Isso torna lutas contra chefões extremamente frustrantes, pois é impossível saber quais as estratégias necessárias para matá-los (e é necessário ter elas em mente desde o início da run para executá-las), deixando um grande sentimento “azedo” em todo o primeiro encontro com um chefão, pois o jogador sabe que provavelmente não vai sobreviver à luta e consequentemente perderá seus recursos.
É bom notar que isso pode ser evitado com um recurso que é ganhado ao matar um boss, que permite que você mantenha 100% de seus recursos ao morrer; porém, para obtê-los na quantidade necessária para manter seus recursos após uma luta de chefe, é necessário o famigerado grinding, que acaba trazendo o mesmo fator de frustração.
Todos esses pontos negativos (e muitos outros) estragam completamente algo que poderia ser uma boa experiência em troca de outra extremamente longa e frustrante, com pouquíssima variação e muitas mecânicas desperdiçadas.
O feio
Além de todos esses problemas, acho necessário dedicar uma parte dessa análise para ver o jogo por um viés mais pessoal e demonstrar transparência, pois eu não consegui terminar Loop Hero.
Isso pode até estragar a validade da análise para alguns, mas eu joguei 27 horas do jogo, terminando três dos quatro capítulos antes de finalmente desistir. Tendo recebido o jogo com antecedência, vários problemas de crashes me fizeram largar a minha jogatina.

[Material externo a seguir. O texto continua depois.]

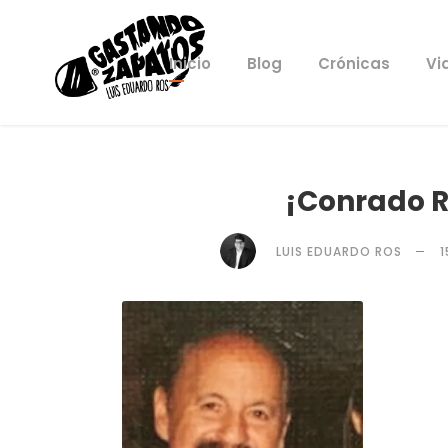
Inicio
Blog
Crónicas
Vi
¡Conrado R
LUIS EDUARDO ROS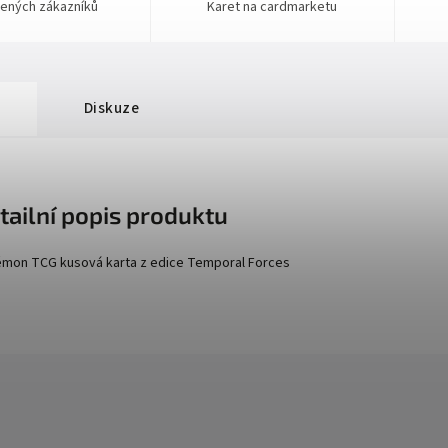
ených zákazníků
Karet na cardmarketu
Diskuze
tailní popis produktu
mon TCG kusová karta z edice
Temporal Forces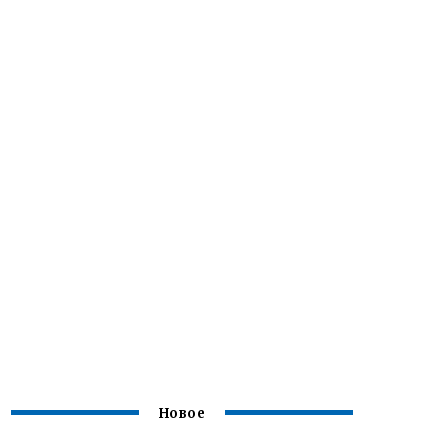
Новое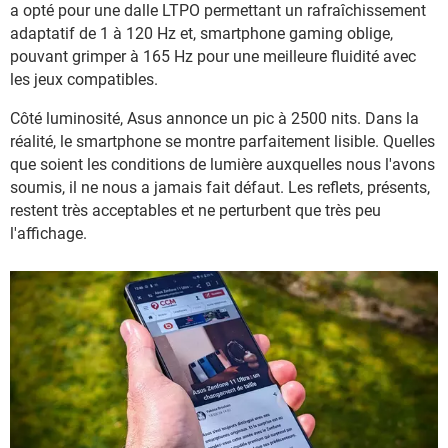
a opté pour une dalle LTPO permettant un rafraîchissement
adaptatif de 1 à 120 Hz et, smartphone gaming oblige,
pouvant grimper à 165 Hz pour une meilleure fluidité avec
les jeux compatibles.
Côté luminosité, Asus annonce un pic à 2500 nits. Dans la
réalité, le smartphone se montre parfaitement lisible. Quelles
que soient les conditions de lumière auxquelles nous l'avons
soumis, il ne nous a jamais fait défaut. Les reflets, présents,
restent très acceptables et ne perturbent que très peu
l'affichage.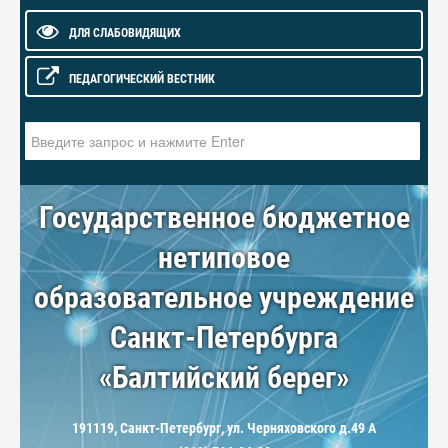
ДЛЯ СЛАБОВИДЯЩИХ
ПЕДАГОГИЧЕСКИЙ ВЕСТНИК
Искать...
Государственное бюджетное
нетиповое
образовательное учреждение
Санкт-Петербурга
«Балтийский берег»
191119, Санкт-Петербург, ул. Черняховского д.49 А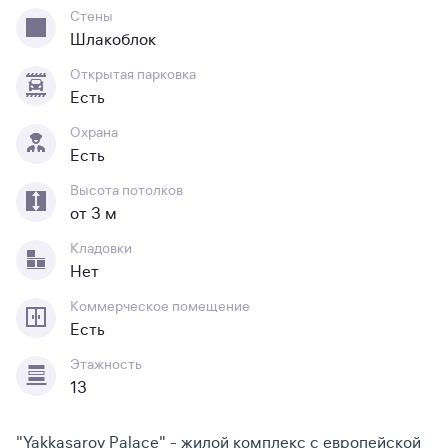
Стены
Шлакоблок
Открытая парковка
Есть
Охрана
Есть
Высота потолков
от 3 м
Кладовки
Нет
Коммерческое помещение
Есть
Этажность
13
"Yakkasaroy Palace" - жилой комплекс с европейской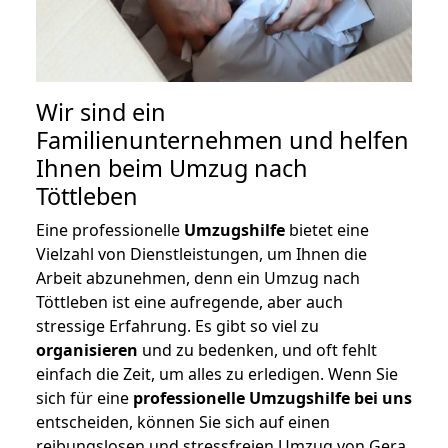
Wir sind ein
Familienunternehmen und helfen
Ihnen beim Umzug nach
Töttleben
Eine professionelle
Umzugshilfe
bietet eine
Vielzahl von Dienstleistungen, um Ihnen die
Arbeit abzunehmen, denn ein Umzug nach
Töttleben ist eine aufregende, aber auch
stressige Erfahrung. Es gibt so viel zu
organisieren
und zu bedenken, und oft fehlt
einfach die Zeit, um alles zu erledigen. Wenn Sie
sich für eine
professionelle Umzugshilfe bei uns
entscheiden, können Sie sich auf einen
reibungslosen und stressfreien Umzug von Gera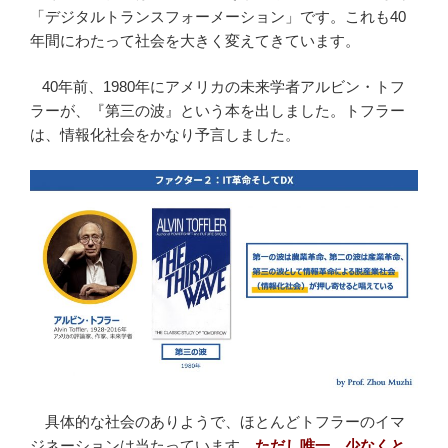
「デジタルトランスフォーメーション」です。これも40
年間にわたって社会を大きく変えてきています。
40年前、1980年にアメリカの未来学者アルビン・トフ
ラーが、『第三の波』という本を出しました。トフラー
は、情報化社会をかなり予言しました。
具体的な社会のありようで、ほとんどトフラーのイマ
ジネーションは当たっています。
ただし唯一、少なくと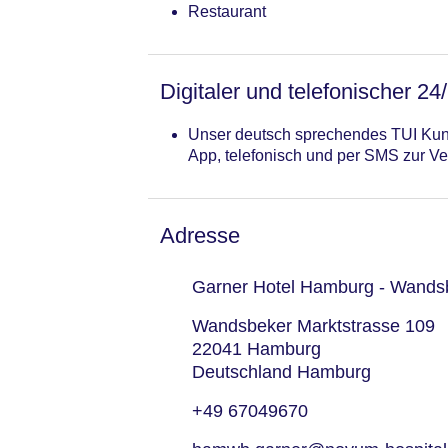
Restaurant
Digitaler und telefonischer 24
Unser deutsch sprechendes TUI Kund
App, telefonisch und per SMS zur Ve
Adresse
Garner Hotel Hamburg - Wandsb
Wandsbeker Marktstrasse 109
22041 Hamburg
Deutschland Hamburg
+49 67049670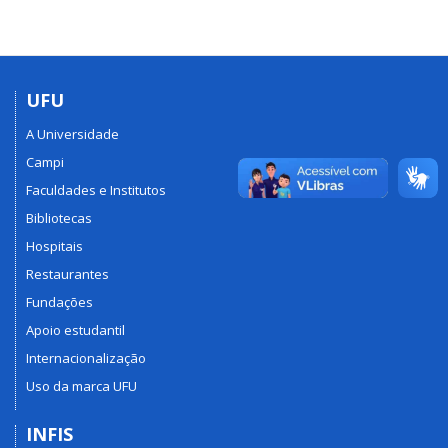
UFU
A Universidade
Campi
Faculdades e Institutos
Bibliotecas
Hospitais
Restaurantes
Fundações
Apoio estudantil
Internacionalização
Uso da marca UFU
INFIS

Em uma das vezes, eu perdi uma run de 30 minutos, e na outra perdi mais de 40 minutos no chefão do terceiro capítulo. Eu acabei terminando o terceiro capítulo no fim das contas, mas mais de uma hora de gameplay foi jogada fora com esses crashes.
Além disso, a enorme falta de variedade já citada anteriormente faz da experiência algo extremamente entediante e frustrante, já que a única coisa que o jogador pode fazer para passar de um capítulo é grindar, que eu senti que é uma enorme perda de tempo.
Existem vários jogos como World of Warcraft, Payday 2, Slay the Spire e outros que requerem muito tempo e dedicação do jogador à um loop de gameplay repetitivo para conquistar algo dentro dele, mas isso não é algo necessariamente ruim (como eu já comentei na análise de Scott Pilgrim); no entanto, em Loop Hero o grind não traz nada de novo ou interessante para a dinâmica do jogo, mesmo sendo obrigatório para terminá-lo.
Então este é meu aviso para quem está interessado no jogo: o grind é sem graça pois o loop de gameplay não é satisfatório o suficiente para justificá-lo, e ele ainda pode ser relativamente instável com crashes (estes são provavelmente relacionados às cartas de ouro do jogo).
…Vale a pena?
Loop Hero possui muitas qualidades como uma história boa e temas interessantes, além de gráficos executados de maneira fiel aos vários estilos passados e uma gameplay muito única, mas ele peca severamente em sua variedade e balanceamento. A longa jornada pode até se tornar mais fácil de aguentar ao seguir um guia ou algo parecido, mas jogar Loop Hero sem saber nada sobre o que ele é pode torná-lo uma experiência dolorosa.
Uma cópia gratuita de Loop Hero para a plataforma PC foi concedida pela Devolver Digital para análise no Recanto do Dragão.